Мордашки их от этого озорно светились, глаза лучились, сверкали, будто грозовые весенние всполохи, либо весёлые светлячки такие. Малышня крутила головами, то и дело выглядывая из-за высоких спинок пассажирских кресел. Шикали друг на друга: «Тихо, вы! Ну, тихо! Тётеньки спят… Разбудите… Сами проснутся… Да пускай спят, чё ты! Тогда и…». Развалясь, утопали в сиденьях, прятались так. Заглядывали в окна, смешно тычась в стекло, зажав рот, в смехе прыскали от этого. Вновь выглядывали в пустующий проход в салоне, непрерывно подглядывая за спящими – не проснулись ли…
Ехали.
В начале десятого утра мы были на месте. Глушь, не глушь, но красота вокруг раскрылась неописуемая. Очень красивым оказалось место. Сама природа заметно гордилась своими дивными прелестями. И смешанным густым лесом, вокруг и в отдалении, и просто спокойной поступью за горизонт. И скромным подлеском с зелёным кустарником, любопытно выскакивающим навстречу и под ноги, словно подросток… Угловатый ещё подросток, неуклюжий, но буйный, энергичный и задорный. И чистые лужайки, словно веснушки на девичьем лице, щедро расцвеченные яркими полевыми цветами на фоне густой зелени травы, и дивный воздух и щебет невидимых птиц в гулкой тишине… Или это сердца наши так… И невероятный простор! И нежность ко всему этому – чистому, прекрасному, возвышенному! И умиротворённость! И спокойствие… И не царь ты природы здесь – человек. А маленькая глупая песчинка, если пытаешься покорить такую прелесть – природу. К ней бы нужно человечеству приспособиться, пристроиться, помогать во всём, а не топтать танками, не встряхивать бомбовыми ударами, хоть учебными, хоть боевыми, не травить химикатами, не выкачивать её соки, не менять ландшафт… Всё это откликнется, как в Нефтегорске, Сахалинской области, Спитаке, скажется на генофонде человечества, укоротит жизнь планете, и всему живому на ней… Нет, нужно чтобы не гордость с амбициями впереди человечества бежали, а прежде ум и совесть… Потом уж всё остальное. Вот только тогда, можно человечеством, как таковым, гордиться. Тогда ты, человек, будешь достоин уважения. Не раньше. А сейчас… Стой, и смотри. Любуйся, и делай выводы: кто есть кто…

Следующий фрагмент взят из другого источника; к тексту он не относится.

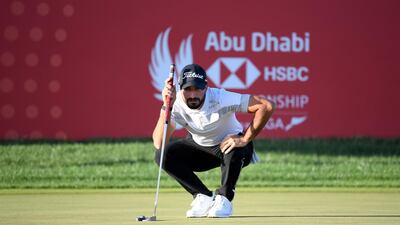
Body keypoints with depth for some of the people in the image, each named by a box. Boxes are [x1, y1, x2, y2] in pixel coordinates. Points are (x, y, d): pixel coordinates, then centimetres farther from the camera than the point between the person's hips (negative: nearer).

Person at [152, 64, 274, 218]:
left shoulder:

Так мы и стояли, глубоко дыша и восхищённо оглядываясь: Какая красота! Как на земле может быть красиво!
– А тут ещё и река неподалёку есть. И рыбы полно и купаться можно. – Вроде не замечая растерянности гостей, замерших в восхищении, небрежно заметил «Рембо» Пронин.
– Река!! Тут и река есть! Ооо! Ур-ра! – Подпрыгивая, обрадовано завопила детвора. – Приехали!.. У-лю-лю-лю-лю!
А телефон молчал… Молчал, как заснул. Кстати, не было и хозяина, того самого Арсентия. Приехав, мы быстро обследовали пустующую территорию… В основном детвора. Они бесстрашно рассыпались в разные стороны, будто теннисные шарики по полу… Быстро и вернулись с донесениями. «Корпуса есть – двери только досками крест на крест, а в окнах пустые комнаты, и койки голые; везде ровные дорожки; клумба в центре большая, но совсем без цветов, одна трава; административный блок – этот вот, в один этаж который, вроде жилой; есть покосившаяся веранда для собраний… ага, для танцев, нет, для кино!.. Волейбольная площадка… с турником… а сетки нет, столбы только; и хозблок – вон там! За ним куры с цыплятами за высокой металлической сеткой, несколько больших свиней за загородкой – четыре! – вот такие! – и корова с телёнком… Но ни одной собаки почему-то… Наверное с хозяином ушли…» На перебой рассказывала свои наблюдения ребятня. «А вон там лестница со ступеньками, чтоб к реке… Высоко. Там она. Ага! Большая. Из-за деревьев невидно. Вокруг бетонный забор, фонарные столбы вдоль аллеек, но все без лампочек… Ещё в гараже машина стоит… «ЛуАЗ», кажись, там плохо видно, но под замком. Есть грядки с морковкой, кусты с помидорами, но маленькие ещё, картошка посажена… А хозяина нет».
– О, если танкетка его здесь, значит дома хозяин, – успокаивая, заметил Константин Пронин. – Или на охоту с утра Арсентий вышел или на речке где сетку вываживает. Сейчас найдём. А не найдём, сам придёт. Заезжай. – Пронин махнул рукой водителю. Автобус осторожно въехал внутрь территории, проехал, сколько было возможно, и свернул в тенистый боковой закуток. Встал.